GIVEN EXERCISE:
Revise the passage about engines running without oil, starting at "I've read all" and ending at "at start up.", so that "push starting" becomes "bump starting".

EXTRACTED TEXT:
+ + + + +

What to do? Well, I needed to get home and had no way to call a tow truck anyway, so I just got back in and motored somewhat less briskly the 10 miles home. The engine made it back without incident, and the next morning I put on a new hose, refilled the sump, and drove the 30 miles up to London to work. The engine survived that incident without apparent damage, and I attribute that to the aluminium crankcase which may have dissipated the bearing heat reasonably well, and the fact that the engine was moderately high mileage so not "tight". I assume that this would not have been possible, and I would have been dead in the water if the engine had hydraulic lifters.
 
I've read all kinds of stories about oil loss and how long the engines ran even under load. One guy claimed I think it was 90 miles of driving with out oil. And other cases as well as personal experience with engines seizing from lack of oil and running for unknown time with out it, and then adding some oil and push starting to break the crank free, and doing this all multiple times, with no known ill effects from it. So just because it seizes does not mean that is the end of the bearings or other parts. Hydraulic tappets? No big deal they can go a long time with out leak down. Just letting the average engine sit for a month or more no banging and clattering from tappet leak down at start up.
 
In the world of 2-stroke dirt bikes, if the engine seizes and then frees up later you took out the top end. If it seizes and stays seized you lost the crankshaft.

+ + + + +

PROVIDED INFORMATION:
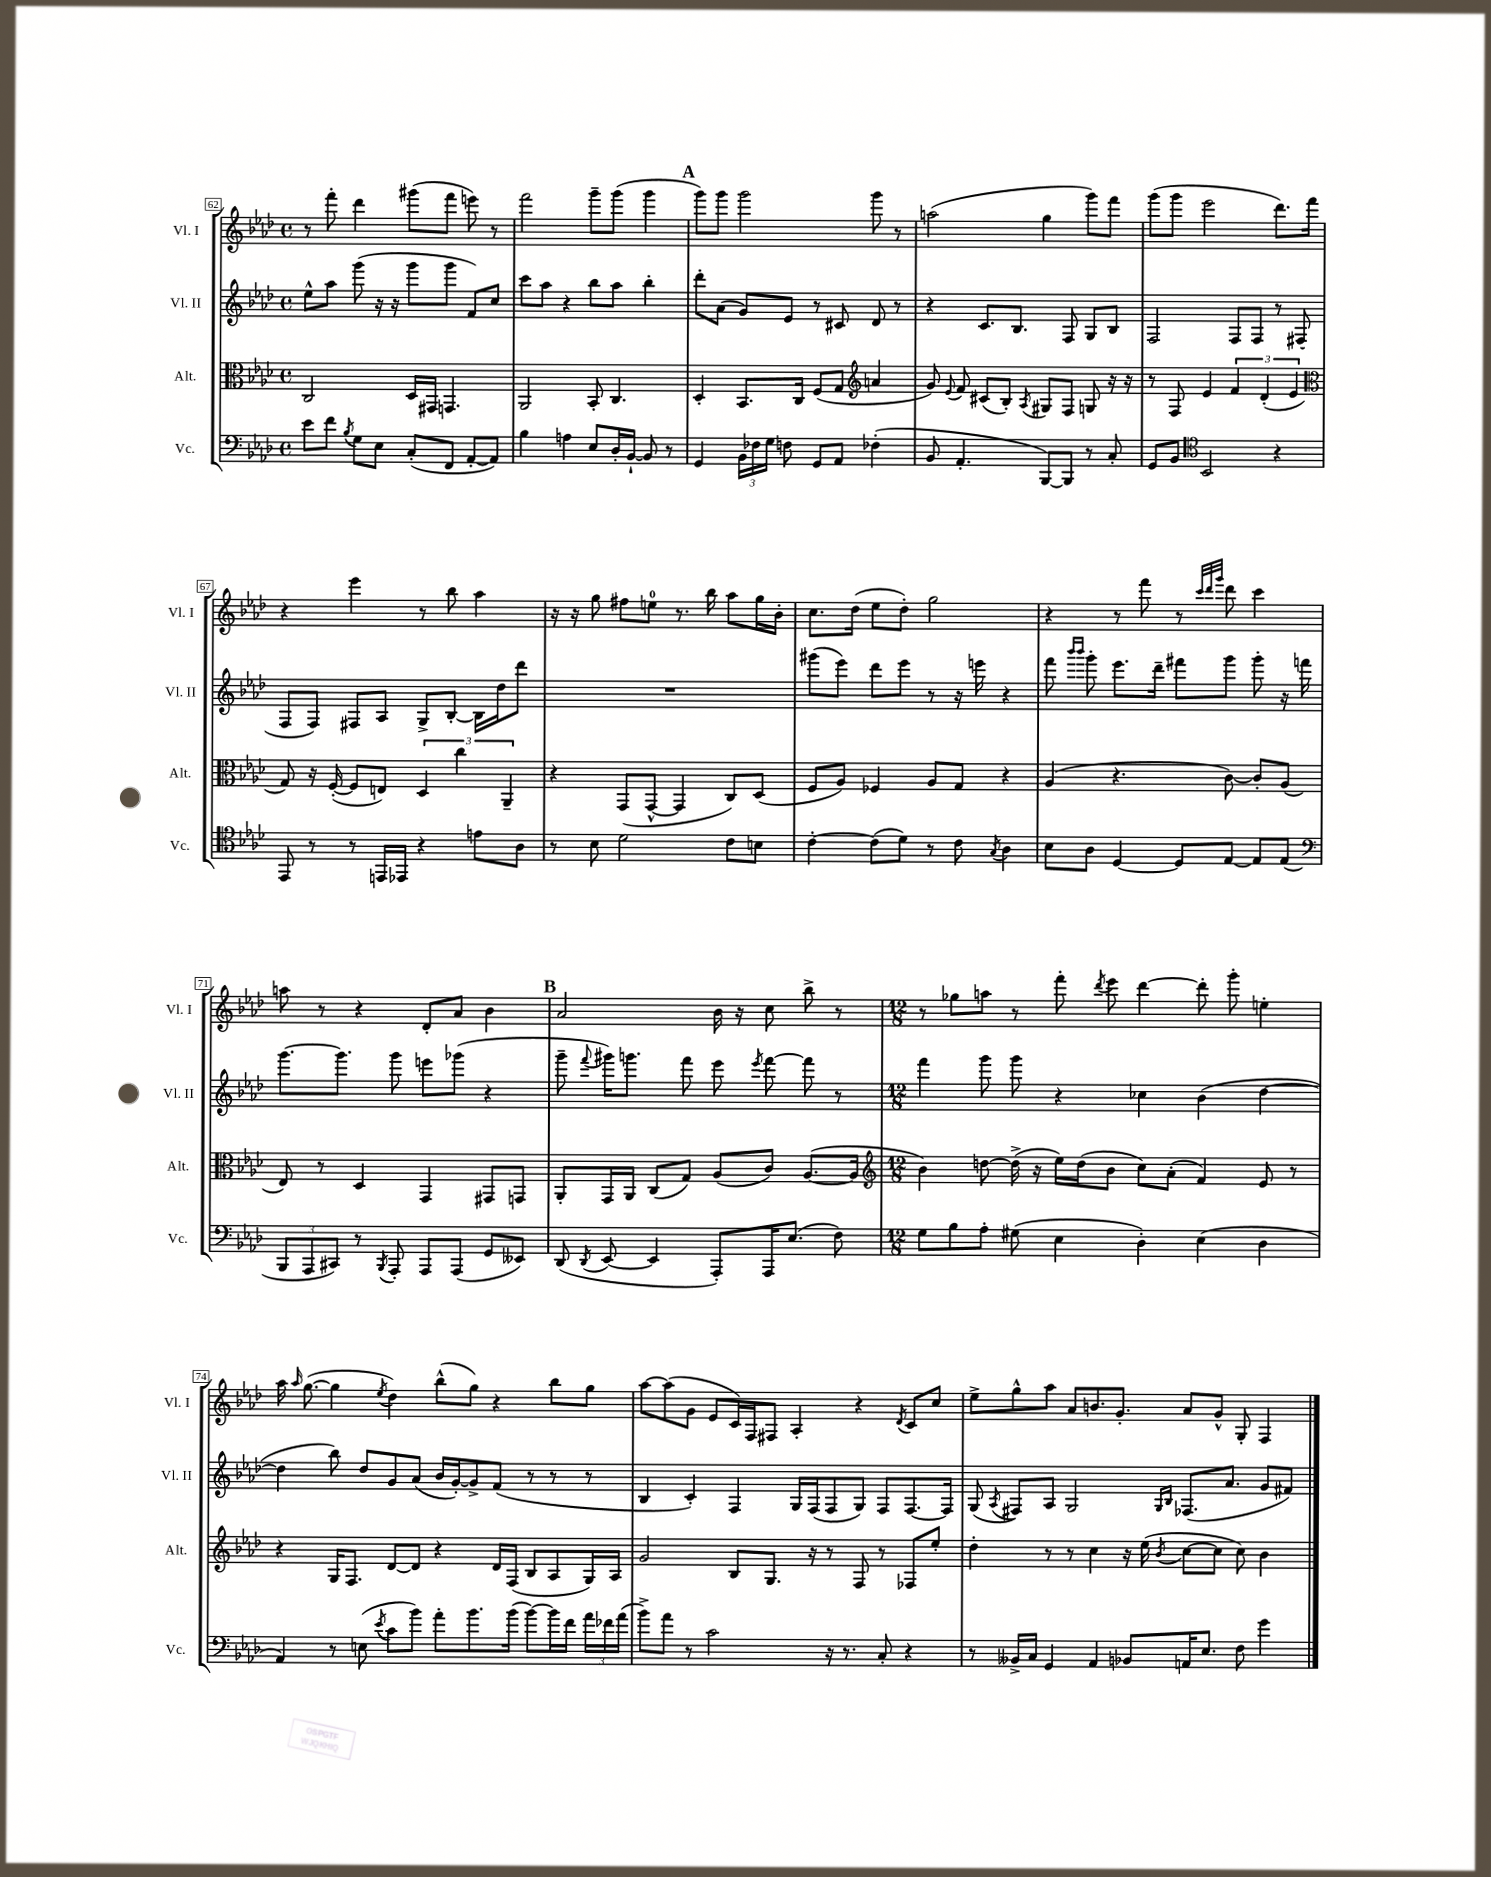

**kern	**kern	**kern	**kern
*part4	*part3	*part2	*part1
*staff4	*staff3	*staff2	*staff1
*I"Vc.	*I"Alt.	*I"Vl. II	*I"Vl. I
*I'Vc.	*I'Alt.	*I'Vl. II	*I'Vl. I
*clefF4	*clefC3	*clefG2	*clefG2
*k[b-e-a-d-]	*k[b-e-a-d-]	*k[b-e-a-d-]	*k[b-e-a-d-]
*M4/4	*M4/4	*M4/4	*M4/4
*met(c)	*met(c)	*met(c)	*met(c)
=62	=62	=62	=62
8e-\L	2C/	8ee-^^\L	8r
8f\J	.	8aa-\J	8fff'\
8qB-/	.	.	.
8G\L	.	(8ggg\	4ddd-\
8E-\J	.	16r	.
.	.	16r	.
(8C'/L	16D-/LL	8ggg\L	(8ggg#X\L
.	16GG#X/JJ	.	.
8FF/J	4.GGn/	8ggg\J	8fff\J
[8AA-'/L	.	8f/L)	8eeen\)
8AA-/J])	.	8cc/J	8r
=63	=63	=63	=63
4B-\	2AA-/	8ccc\L	2fff\
.	.	8aa-\J	.
4An\	.	4r	.
8E-/L	8BB-'/	8bb-\L	8ggg~\L
16D-'/L	4.C/	8aa-\J	(8ggg\J
[16BB-`/JJ	.	.	.
8BB-/]	.	4bb-'\	4ggg\
8r	.	.	.
!!LO:REH:place=s1:t=A
=64	=64	=64	=64
4GG/	4D-'/	8ddd-'\L	8ggg\L)
.	.	(8a-\J	8ggg\J
24BB-\LL	8.BB-/L	8g/L)	2ggg\
24F-X\	.	.	.
24G\JJ	.	.	.
8Fn\	.	8e-/J	.
.	16C/Jk	.	.
8GG/L	(8F/L	8r	.
8AA-/J	8G/J	8c#X/	.
*	*clefG2	*	*
(4F-X'\	4an/	8d-/	8ggg\
.	.	8r	8r
=65	=65	=65	=65
8BB-/	8g/)	4r	(2aan\
.	8qqe-/	.	.
4.AA-'/	8f/	.	.
.	(8c#X/L	8.c/L	.
.	8B-'/J)	.	.
.	.	8.B-/J	.
.	8qA-/	.	.
[8BBB-/L)	8G#X/L	.	4gg\
8BBB-/J]	8F/J	8F/	.
8r	8Gn/	8G/L	8ggg\L)
8C'/	16r	8B-/J	8fff\J
.	16r	.	.
=66	=66	=66	=66
8GG/L	8r	2F/	(8ggg\L
8BB-/J	8F/	.	8ggg\J
*clefC4	*	*	*
2BB-/	4e-/	.	2eee-\
.	6f/	8F/L	.
.	.	8F/J	.
.	(6d-'/	.	.
4r	.	8r	8.ddd-\L)
.	6e-/	.	.
.	.	(8F#X/	.
.	.	.	16fff\Jk
!!LO:LB:g=z
=67	=67	=67	=67
*	*clefC3	*	*
8EE-/	8G/)	8F/L	4r
8r	16r	8F/J)	.
.	([16F'/	.	.
8r	8F/L]	8F#X/L	4eee-\
16EEn/LL	8En/J)	8A-/J	.
16EE-X/JJ	.	.	.
4r	6D-/	8G^/L	8r
.	.	[8B-'/J	8bb-\
.	6cc\	.	.
8en\L	.	16B-\LL]	4aa-\
.	.	16dd-\J	.
.	6AA-~/	.	.
8A-\J	.	8ddd-\J	.
=68	=68	=68	=68
8r	4r	1r	16r
.	.	.	16r
8B-\	.	.	8gg\
2d-\	(8GG/L	.	8ff#X\L
.	[8GG^^/J	.	8een\J
.	4GG/]	.	8.r
.	.	.	16bb-\
8c\L	8C/L)	.	8aa-\L
8Bn\J	(8D-/J	.	16gg\L
.	.	.	16b-'\JJ
=69	=69	=69	=69
[4c'\	8F/L	(8ggg#X\L	8.cc\L
.	8A-/J)	8eee-\J)	.
.	.	.	(16dd-\Jk
(8c\L]	4F-X/	8ddd-\L	8ee-\L
8d-\J)	.	8eee-\J	8dd-'\J)
8r	8A-/L	8r	2gg\
8c\	8G/J	16r	.
.	.	16eeen\	.
8qG/	.	.	.
4A-\	4r	4r	.
=70	=70	=70	=70
8B-\L	(4A-/	8fff\	4r
.	.	16qqbbb-/LL	.
.	.	16qqbbb-/JJ	.
8A-\J	.	8ggg'\	.
[4D-/	4.r	8.eee-\L	8r
.	.	.	8fff\
.	.	16ddd-~\Jk	.
8D-/L]	.	8fff#X\L	8r
.	.	.	32qqccc/LLL
.	.	.	32qqddd-/
.	.	.	32qqggg/JJJ
[8E-/J	[8c\)	8ggg\J	8ddd-\
8E-/L]	8c'/L]	8ggg'\	4ccc\
(8E-/J	(8A-/J	16r	.
.	.	16fffn\	.
!!LO:LB:g=z
=71	=71	=71	=71
*clefF4	*	*	*
12BBB-/L	8E-/)	[8.ggg\L	8aan\
12AAA-/	.	.	.
.	8r	.	8r
12CC#X/J)	.	.	.
.	.	8.ggg\J]	.
8r	4D-/	.	4r
8qBBB-/	.	.	.
8AAA-'/	.	8ggg\	.
8AAA-/L	4GG/	8eeen\L	8d-'/L
(8AAA-/J	.	(8ggg-X\J	8a-/J
8GG/L	8GG#X/L	4r	4b-\
8EE--X/J)	8GGn/J	.	.
!!LO:REH:place=s1:t=B
=72	=72	=72	=72
(8DD-/	8AA-'/L	8ggg~\	2a-/
8qDD-/	.	8qqfff/	.
[8EE-/	16GG/L	16ggg#X\KL)	.
.	16AA-/JJ	8.gggn\J	.
4EE-/]	(8C/L	.	.
.	8G/J)	8fff\	.
8AAA-'/L)	(8A-/L	8eee-\	16b-\
.	.	.	16r
.	.	8qeee-/	.
16AAA-/K	8c/J)	[8fff\	8cc\
(8.E-/J	.	.	.
.	([8.A-/L	8fff\]	8bb-^\
8F\)	.	8r	8r
.	16A-/Jk]	.	.
=73	=73	=73	=73
*	*clefG2	*	*
*M12/8	*M12/8	*M12/8	*M12/8
8G\L	4b-\)	4fff\	8r
8B-\	.	.	8gg-X\L
8A-'\J	[8ddn\	8ggg\	8aan\J
(8G#X\	(16dd^\]	8ggg\	8r
.	16r	.	.
4E-\	16ee-\LL)	4r	8fff'\
.	(16dd\J	.	.
.	.	.	8qddd-/
.	8b-\J	.	8eee-\
4D-'\)	8cc\L)	4cc-X\	[4ddd-\
.	(8a-'\J	.	.
(4E-\	4f/)	(4b-\	8ddd-'\]
.	.	.	8ggg'\
4D-\	8e-/	[4dd-\	4een'\
.	8r	.	.
!!LO:LB:g=z
=74	=74	=74	=74
4AA-/)	4r	4dd-\]	16aa-\
.	.	.	16qqaa-/
.	.	.	([8.gg\
8r	16G/KL	8bb-\)	4gg\]
.	8.F/J	.	.
(8En\	.	8dd-/L	.
8qe-/	.	.	8qee-/
8c\L	[8d-/L	8g/	4dd-\)
8b-\J)	8d-/J]	(8a-/J	.
8a-'\L	4r	16b-/LL	(8bb-^^\L
.	.	[16g'/J)	.
8.b-\	.	8g^/]	8gg\J)
.	16d-/LL	(8f/J	4r
(16b-\Jk	(16F/JJ	.	.
[8b-\L)	8B-/L	8r	.
16b-\L]	8A-/	8r	8bb-\L
16f\JJ	.	.	.
24a-\LL	16G/L)	8r	8gg\J
24f-X\	.	.	.
.	16A-/JJ	.	.
(24a-\JJ	.	.	.
=75	=75	=75	=75
8b-^\L)	2g/	4B-/	[8aa-\L
8a-\J	.	.	(8aa-\]
8r	.	4c'/)	8g\J
2c\	.	.	8e-/L
.	8B-/L	4F/	16c/L)
.	.	.	16F/J
.	8.G/J	.	8F#X/J
.	.	16G/LL	4A-'/
.	16r	(16F/J	.
16r	8r	8F/	.
8.r	.	.	.
.	8F/	8G/J)	4r
8C'/	8r	8F/L	.
.	.	.	8qd-/
4r	8F-X/L	[8.F/	8c/L
.	8ee-'/J	.	8cc/J
.	.	16F/Jk]	.
=76	=76	=76	=76
8r	4dd-'\	(8G/	8ee-^\L
.	.	8qA-/	.
16BB--X^/LL	.	8F#X/L)	8gg^^\
16C/JJ	.	.	.
4GG/	8r	8A-/J	8aa-\J
.	8r	2G/	8a-/L
4AA-/	4cc\	.	8.bn/
.	.	.	8.g'/J
8BB-X/L	16r	.	.
.	(16ee-\	.	.
.	.	16qqG/LL	.
.	8qb-/	16qqB-/JJ	.
16AAn/K	[8cc\L	(8.F-X/L	8a-/L
8.E-/J	.	.	.
.	8cc\J]	.	8g^^/J
.	.	8.a-/J	.
8F\	8cc\)	.	8G'/
4g\	4b-\	8g/L	4F/
.	.	8f#X/J)	.
==	==	==	==
*-	*-	*-	*-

+ + + + +

TASK RESULT:
I've read all kinds of stories about oil loss and how long the engines ran even under load. One guy claimed I think it was 90 miles of driving with out oil. And other cases as well as personal experience with engines seizing from lack of oil and running for unknown time with out it, and then adding some oil and bump starting to break the crank free, and doing this all multiple times, with no known ill effects from it. So just because it seizes does not mean that is the end of the bearings or other parts. Hydraulic tappets? No big deal they can go a long time with out leak down. Just letting the average engine sit for a month or more no banging and clattering from tappet leak down at start up.